社内用のオフィス移転マニュアルの作り方
東京都の賃料は安くはないので、生活様式が変わったことによって、業務にあった最小の規模のオフィスへの移転を考えている企業も多くあるようです。移転となると業務が滞るなどの期間が発生して、その分の収入に影響する恐れがあります。できるだけ短い期間で移転するためには、しっかりとした移転マニュアルを作っておいた方がよいでしょう。
オフィス移転で注意しなければならないこと
オフィス移転となったときに「単なる引越し」と考えてしまうと、トラブルが発生してしまう可能性があります。物理的な移動は比較的計画しやすく、大きな問題になることはありません。それよりも、今まで行っていた業務ができなくなる期間があるということが問題になります。それゆえに、業務の継続という視点で計画をしなければいけません。
業務の継続というのは、新しい場所でいままでしていたことを実現するために何が必要かを考えることです。場所が変わったことでそれほど大きな変化が起こると思わないかもしれませんが、ちょっとした動線の変化がパフォーマンスに与える影響は少なくありません。とくに規模の変化は設備や手順の変更を必要とすることが多くあります。設備や手順の変更点を比較して、現場に説明する機会が必要となります。
なかなか実感がわかないこともあるので、トライアルで感覚を確認してもらう方法もあります。主要となるシステムであれば必ず問題点を確認しておかなければいけません。移転ではなくシステムの変更として考えて計画した方が安心です。従業員の通勤経路なども変更になるため、事前に申告させてトラブルにならないようにしておいた方がよいでしょう。意外と気に留められないことが、昼食などのサポートです。東京ではランチタイムの混雑は大きな問題となります。
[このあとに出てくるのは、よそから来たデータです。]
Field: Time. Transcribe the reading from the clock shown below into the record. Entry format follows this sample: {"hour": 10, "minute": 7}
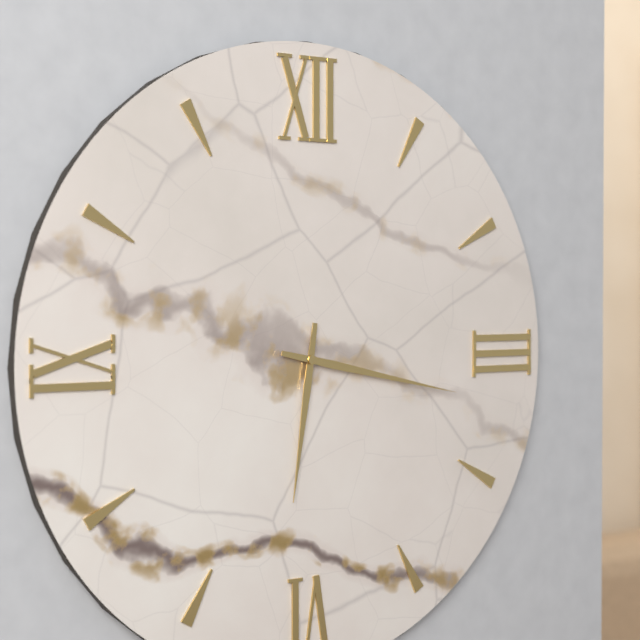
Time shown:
{"hour": 6, "minute": 17}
オフィス移転をスムーズに行うためのマニュアルの作り方
オフィス移転のマニュアル作成は、手続きや引越し、業務や環境などのカテゴリーに分けて作成すると漏れがなくなります。それぞれ別々に作成して、後から編集しながら調整をするとわかりやすいでしょう。最初から日程をメインとして考えると複雑になりすぎて混乱することになります。すべきことを時間に落とし込んでいく作業の方が、漏れなく進めることができます。
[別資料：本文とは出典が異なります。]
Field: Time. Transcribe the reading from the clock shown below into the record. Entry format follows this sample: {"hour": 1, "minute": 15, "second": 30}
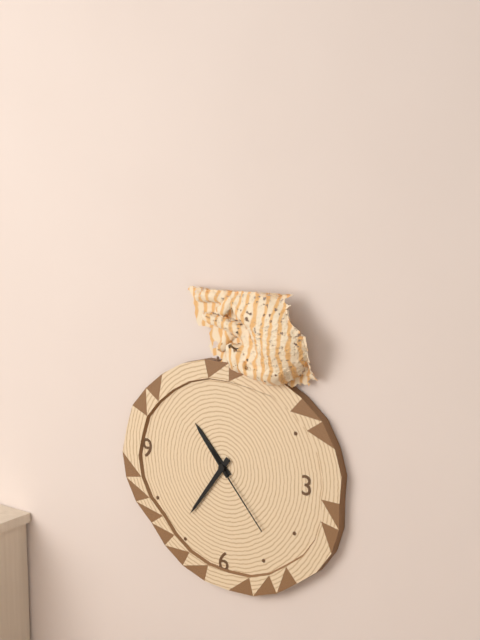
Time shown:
{"hour": 10, "minute": 36, "second": 23}
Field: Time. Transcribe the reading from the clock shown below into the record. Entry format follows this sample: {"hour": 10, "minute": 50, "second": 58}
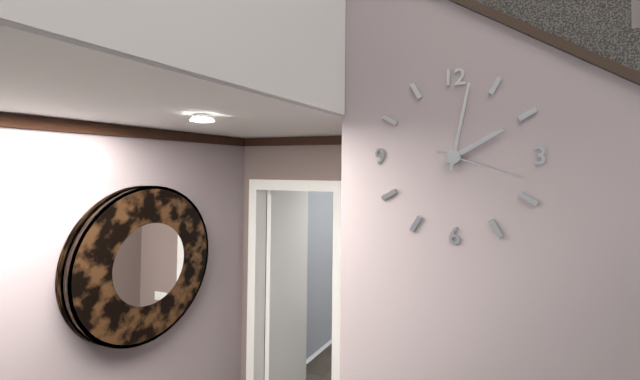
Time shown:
{"hour": 2, "minute": 2, "second": 18}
マニュアルを作成するときは、できるだけチームで行った方がよいでしょう。主担当を決めることも重要ですが、すべてを1人で考える必要はなく、専門性のある人に作ってもらう方が正しいものができ上がります。そのときに大切なことは、スケジュールは決定させないということです。期日を書き込ませる形式で調整可能な状態にしておくと、後からトラブルにならないので安心です。
マニュアルにはどのように実施するかではなく、結果としてあるべき状態を記入させて、必要なら手順を追記してもらうぐらいにしておくのがおすすめです。よくあることとして、実際にやってみると思っていたのと違ったということがあります。記載されていることが使えなくなるとその場で新しい手順を決めなければいけません。
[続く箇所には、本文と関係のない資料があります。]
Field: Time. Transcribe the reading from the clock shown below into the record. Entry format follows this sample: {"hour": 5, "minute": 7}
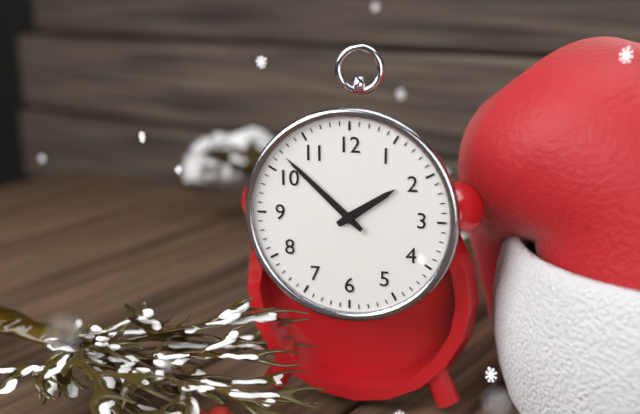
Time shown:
{"hour": 1, "minute": 52}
結果を決めるだけであれば、現場で状況に合わせて適当に対応ができます。それでも完成した状態は変わらないはずですから、最終的には問題になりません。自由度の高いものに作り上げた方が現場での混乱が起きにくいのでおすすめです。
オフィス移転のマニュアルはそのあとが大事
オフィス移転は終わった後の方が重要です。新しい職場で業務を始めた時に、細かなトラブルは発生するでしょう。そのときに前はどうしていたか、何をどう変えたのかを確認できるのがマニュアルです。計画通りに実行できることはまれで、必ず当日に変更されることがでてきます。それらを記録として残しておくと、後から発生したものに対して対応がスムーズになります。
主担当だった人は、移転後にできるだけ多くの情報を収集して移転の記録を作り上げましょう。そして、それを共有できるように社内に公開することが重要です。何かわからないことがあればそれを見直して検討します。とくに規模が変わったときなどは、大きな変化が発生します。思っていたこと以外で修正を必要とすることがあるでしょう。
新しい場所で仕事をする上でのルールも重要です。ゴミの出し方や施錠の仕方など、一部の人だけが知っているのは意味がありません。新たに入社する人にとってもそのようなルールブックがあれば理解しやすくなります。移転マニュアルをその後も継続して改定すると、企業の業務マニュアルとして利用可能です。設備のリストや人員の配置なども元のデータとして使うことができて便利です。
行政への手続きについてもリスト化してあると、確認のためのチェックリストとして使うことができます。移転マニュアルは業務継続の手順でもあるので、災害対策を検討する際の元にもなるはずです。
賃料の高い東京でのオフィスエリアの確保は、収益に大きく影響します。ビジネスの戦略としてさまざまな検討が必要となります。時には何度も繰り返し移転することも考えられますので、マニュアル化して効率的に実施できるようにすると負担が少なくなります。